In exchange for their “substantial assistance” to the government, Hensley, Carlson and Novak were placed on three years probation Tuesday by U.S. District Court Judge Lonny Suko for conspiracy to commit wire and mail fraud. The judge also ordered Hensley and Carlson to perform 240 hours of community service and Novak to perform 300 hours of service. While noting their cooperation, the federal prosecutor urged the court to send Hensley, Carlson and Novak to prison for up to a year.

The judge told the defendants the assistance they provided to prosecutors saved them from prison terms. The three detailed the inner workings of the diploma mill, which hauled in almost $8 million, and a series of bank accounts, including some off-shore, set up by the Randocks.

Suko said the probationary sentences he gave the three were appropriate to avoid “unwarranted disparity” with three-year terms given the Randocks, the one-year term given Heidi Kay Lohran and the four-month sentence handed to Roberta Markishtum.

Novak, 58, of Phoenix, took thousands of dollars from the Randocks and used it to pay cash bribes to senior Liberian officials who used their country’s board of education to provide accreditation to more than 100 online high schools and universities set up by the Spokane diploma mill.

Novak traveled to Maryland and Washington, D.C., with the Randocks, who instructed him to deliver the bribes to Liberian officials. Novak also went to Liberia and Ghana to make other payments. He was paid $60,000 for being the Randocks’ “emissary” with foreign government officials, Jacobs told the court.

Carlson pleaded guilty to conspiracy to commit wire and mail fraud and violating the Foreign Corrupt Practices Act by bribing foreign officials. Hensley and Carlson pleaded guilty to conspiracy counts.

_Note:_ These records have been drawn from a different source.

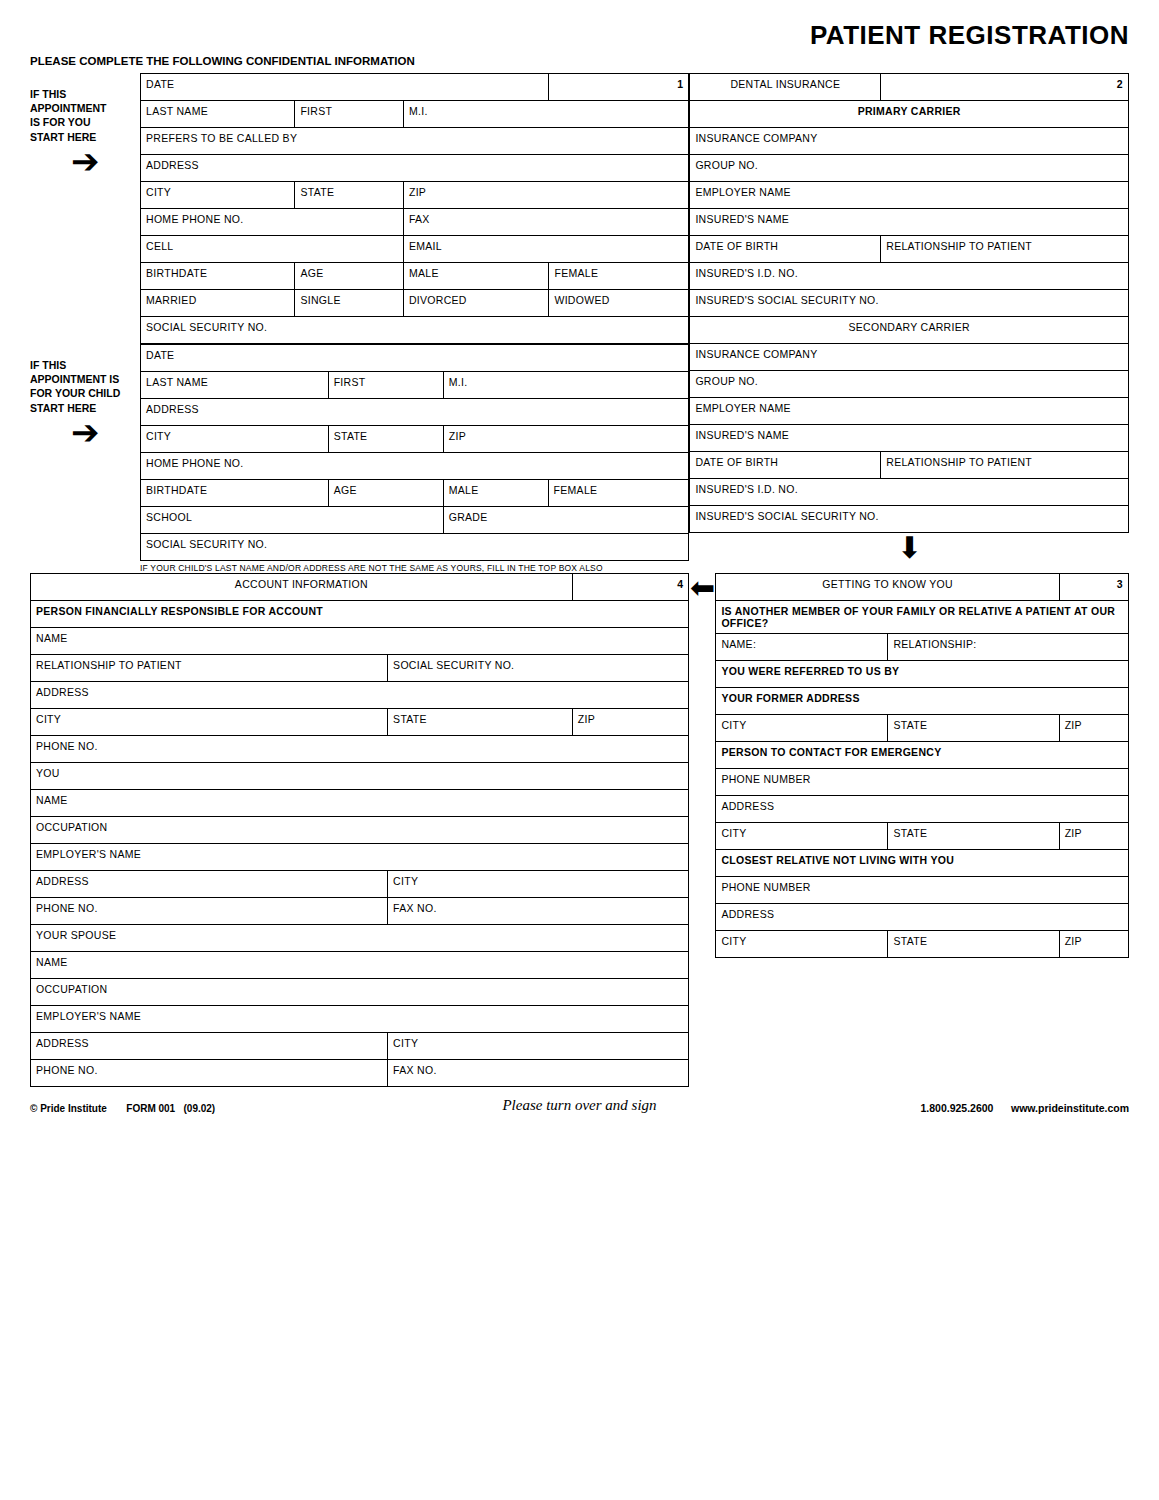PATIENT REGISTRATION
PLEASE COMPLETE THE FOLLOWING CONFIDENTIAL INFORMATION
| / IF THIS APPOINTMENT IS FOR YOU START HERE ➔ / / DATE / 1 / / LAST NAME / FIRST / M.I. / / PREFERS TO BE CALLED BY / / ADDRESS / / CITY / STATE / ZIP / / HOME PHONE NO. / FAX / / CELL / EMAIL / / BIRTHDATE / AGE / MALE / FEMALE / / MARRIED / SINGLE / DIVORCED / WIDOWED / / SOCIAL SECURITY NO. / / / IF THIS APPOINTMENT IS FOR YOUR CHILD START HERE ➔ / / DATE / / LAST NAME / FIRST / M.I. / / ADDRESS / / CITY / STATE / ZIP / / HOME PHONE NO. / / BIRTHDATE / AGE / MALE / FEMALE / / SCHOOL / GRADE / / SOCIAL SECURITY NO. / IF YOUR CHILD'S LAST NAME AND/OR ADDRESS ARE NOT THE SAME AS YOURS, FILL IN THE TOP BOX ALSO / | / DENTAL INSURANCE / 2 / / PRIMARY CARRIER / / INSURANCE COMPANY / / GROUP NO. / / EMPLOYER NAME / / INSURED'S NAME / / DATE OF BIRTH / RELATIONSHIP TO PATIENT / / INSURED'S I.D. NO. / / INSURED'S SOCIAL SECURITY NO. / / SECONDARY CARRIER / / INSURANCE COMPANY / / GROUP NO. / / EMPLOYER NAME / / INSURED'S NAME / / DATE OF BIRTH / RELATIONSHIP TO PATIENT / / INSURED'S I.D. NO. / / INSURED'S SOCIAL SECURITY NO. / ⬇ |
| / ACCOUNT INFORMATION / 4 / / PERSON FINANCIALLY RESPONSIBLE FOR ACCOUNT / / NAME / / RELATIONSHIP TO PATIENT / SOCIAL SECURITY NO. / / ADDRESS / / CITY / STATE / ZIP / / PHONE NO. / / YOU / / NAME / / OCCUPATION / / EMPLOYER'S NAME / / ADDRESS / CITY / / PHONE NO. / FAX NO. / / YOUR SPOUSE / / NAME / / OCCUPATION / / EMPLOYER'S NAME / / ADDRESS / CITY / / PHONE NO. / FAX NO. / | / ⬅ / / GETTING TO KNOW YOU / 3 / / IS ANOTHER MEMBER OF YOUR FAMILY OR RELATIVE A PATIENT AT OUR OFFICE? / / NAME: / RELATIONSHIP: / / YOU WERE REFERRED TO US BY / / YOUR FORMER ADDRESS / / CITY / STATE / ZIP / / PERSON TO CONTACT FOR EMERGENCY / / PHONE NUMBER / / ADDRESS / / CITY / STATE / ZIP / / CLOSEST RELATIVE NOT LIVING WITH YOU / / PHONE NUMBER / / ADDRESS / / CITY / STATE / ZIP / / |
| © Pride Institute FORM 001 (09.02) | Please turn over and sign | 1.800.925.2600 www.prideinstitute.com |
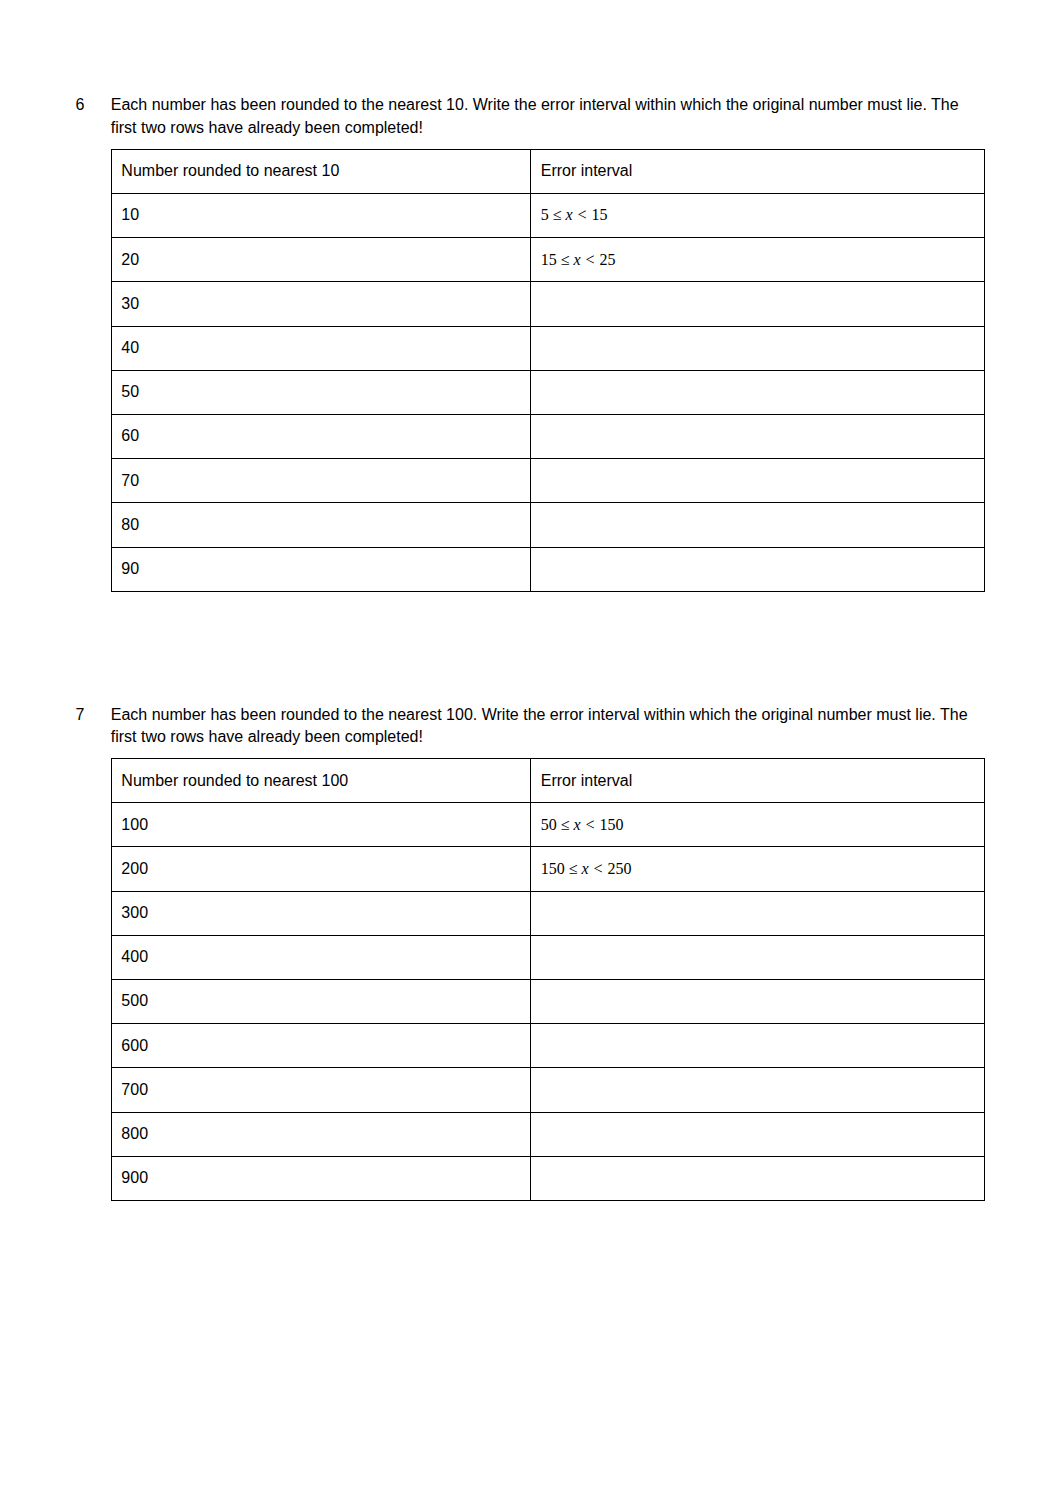6
Each number has been rounded to the nearest 10. Write the error interval within which the original number must lie. The first two rows have already been completed!
| Number rounded to nearest 10 | Error interval |
| --- | --- |
| 10 | 5 ≤ x < 15 |
| 20 | 15 ≤ x < 25 |
| 30 | |
| 40 | |
| 50 | |
| 60 | |
| 70 | |
| 80 | |
| 90 | |
7
Each number has been rounded to the nearest 100. Write the error interval within which the original number must lie. The first two rows have already been completed!
| Number rounded to nearest 100 | Error interval |
| --- | --- |
| 100 | 50 ≤ x < 150 |
| 200 | 150 ≤ x < 250 |
| 300 | |
| 400 | |
| 500 | |
| 600 | |
| 700 | |
| 800 | |
| 900 | |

Carlson, 61, who owns a Hillyard printing shop, sold bogus degree stamps and diploma seals to the Randocks before working as an online adviser, using the alias “C.B. Blackwell.”

Hensley, 41, worked as an adviser, shipper and bookkeeper for the Randocks’ diploma mill and made $90,000 after initially working for Dixie Randock’s real estate school, A+ Institute.

Carlson also accompanied the Randocks to Detroit, where the trio sold “several degrees” to members of the United Auto Workers.

“I believe in integrity and honesty,” Carlson said, also telling the court he’s a deeply committed Christian who has attended the same church for 25 years.

“I was stupid,” he told the judge. “Once I realized Dixie’s business was a fraud, I was well over my head at that point.” Carlson made $41,000 for his role in the scheme.

The documents also disclose that one of the 10,000 people around the world who bought degrees from the Spokane diploma mill was an ambassador in Asia, whose identity isn’t provided in the documents.

Asked about that outside court Tuesday, Carlson said he couldn’t remember any of those details.